/XB-Sim

A Unified Framework for Training, Mapping and Simulation of ReRAM-Based Convolutional Neural Network Acceleration

Primary LanguageC++MIT LicenseMIT

A SystemC Simulator for ReRam-based Neural Network

This project is a simulator for ReRam Crossbar devices. It can be compiled using cmake and running on Windows/Linux.

An updated version called XB-Sim-Star can be found at CRAFT-THU/XB-Sim-Star.

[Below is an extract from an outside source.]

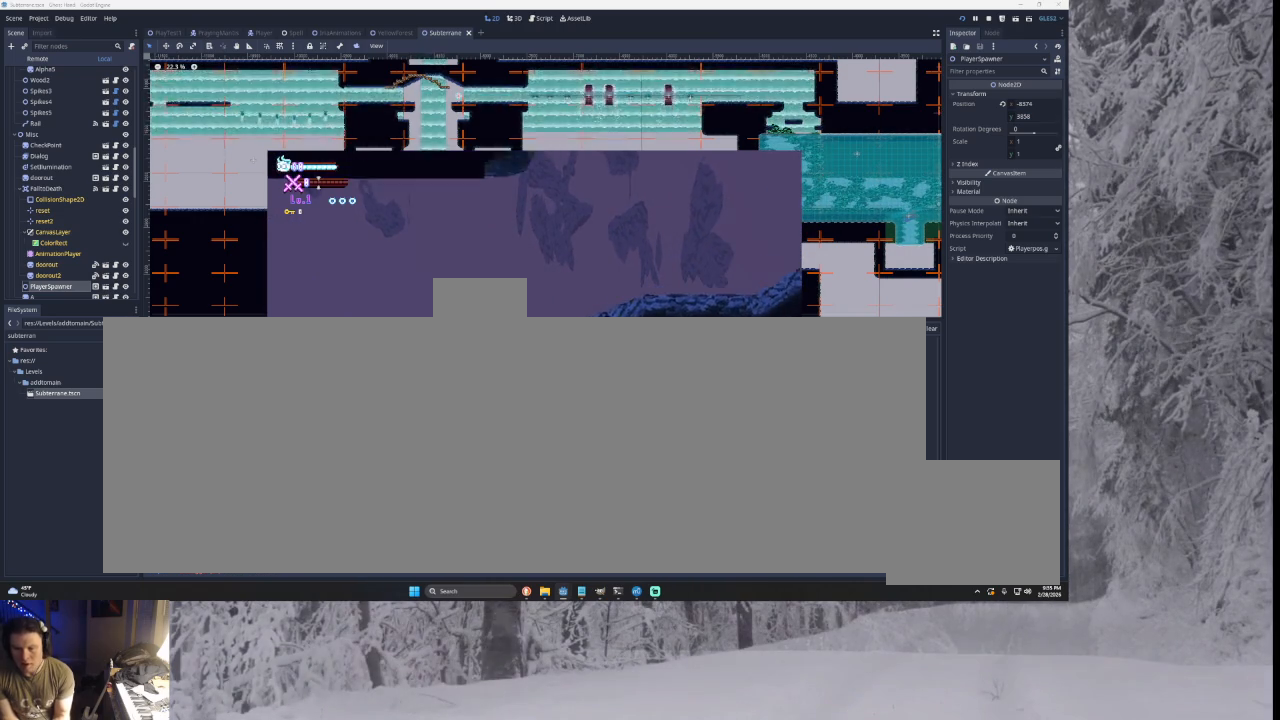
{"buttons": [], "left_stick": "center", "right_stick": "center", "events": [[133, "L1", "up"], [233, "L1", "down"], [433, "L1", "up"]]}
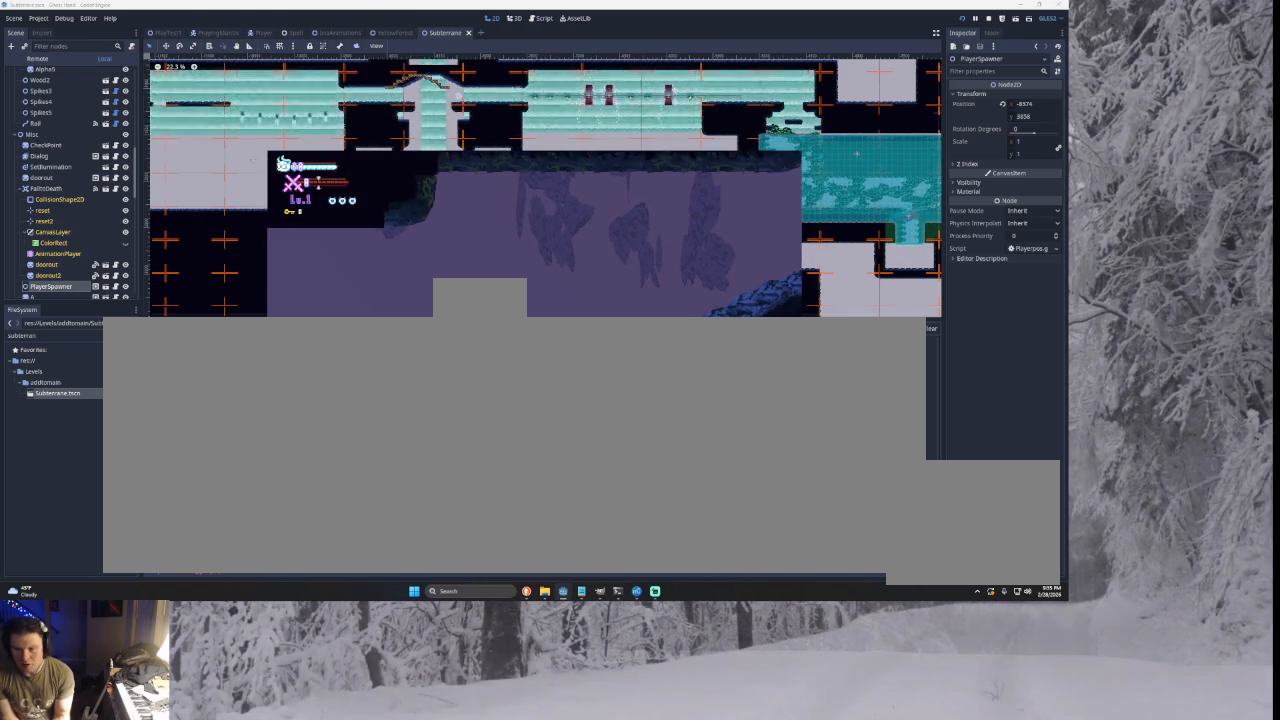
{"buttons": ["L1"], "left_stick": "center", "right_stick": "center", "events": [[33, "L1", "down"], [267, "L1", "up"], [400, "L1", "down"]]}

When using this software, please use the following citation:

@ARTICLE{8676276,
  author={Liu, He and Han, Jianhui and Zhang, Youhui},
  journal={IEEE Computer Architecture Letters}, 
  title={A Unified Framework for Training, Mapping and Simulation of ReRAM-Based Convolutional Neural Network Acceleration}, 
  year={2019},
  volume={18},
  number={1},
  pages={63-66},
  doi={10.1109/LCA.2019.2908374}}

Content List

   

Install

  • Install SystemC Library
    • For Linux,download the code to local directory and unzip the source code. Step into its directory, ~/systemc-2.3.2 e.g. and run following commands:
     # Init build directory
     mkdir build
     cd build
     # using cmake to compile systemc
     cmake ..
     make
  • (Option)Install Cuda Library
    • Follow the instruction step on cuda website.
  • Configuration
    • Download this repo into your own path.
    • For linux,using Cmake to compile the code。This project has already provide CMakeLists.txt, users could change the link libraries according your own needs. Execute following command in shell:
     # Init build directory
     mkdir build
     cd build
     # using cmake to compile 
     # default not using GPU
     cmake .. -DCMAKE_BUILD_TYPE=Release
     # or using GPU
     cmake .. -DCMAKE_BUILD_TYPE=Release -DUSE_CUDA=on 
     make
     # copy the executable file to upper directory and run
     cp simulator-windows ../
     ./simulator-windows

 

Dataset

  • The dataset used in this project is the Test part in cifar-10 dataset, 10000 pictures in total. And they are already transformed into 3*1024(32*32) and put into input.
  • Labels of Testset is labels.csv and put under source code directory.

 

Run

  • Parameter Configuration

    • Circuit parameters(config.h)
    DA Reference Voltage AD Reference Voltage DA width AD width Crossbar length Crossbar width Number of Crossbar in each Tile
    DA_V AD_V DA_WIDTH AD_WIDTH CROSSBAR_L CROSSBAR_W CROSSBAR_N
    • Neural Network parameters(config.h)
    Kernel size Input data size Channels of picture Size of picture Number of input picture pooling size
    KERNEL_SIZE INPUT_SIZE(KERNEL_SIZE*KERNEL_SIZE) CHANNELS_3/32/48/80/128 IMAGE_SIZE_32/16/8 PICTURE_NUM POOLING_SIZE_1/2/8
  • Code Generation of Neural Network Structure

    • This project generate codes by pre-defined template module using Python code cpp_gen.py. The template code of each module is:
    conv_cpp.template conv_buffer_cpp.template linear_cpp.template linear_buffer_cpp.template
    Convolution layer module template Buffer module template between convolution layer Fully connected layer module template Buffer module between fully connected layer

    The network needed structure list stored in cpp_gen.py and users can change this file to generate different NN structure

    • The code generation command is execute_process in CMakeLists.txt, and it is influenced by compile option USE_CUDA. Users don't have to run code generation command separately. The generated code will be put into generated directory.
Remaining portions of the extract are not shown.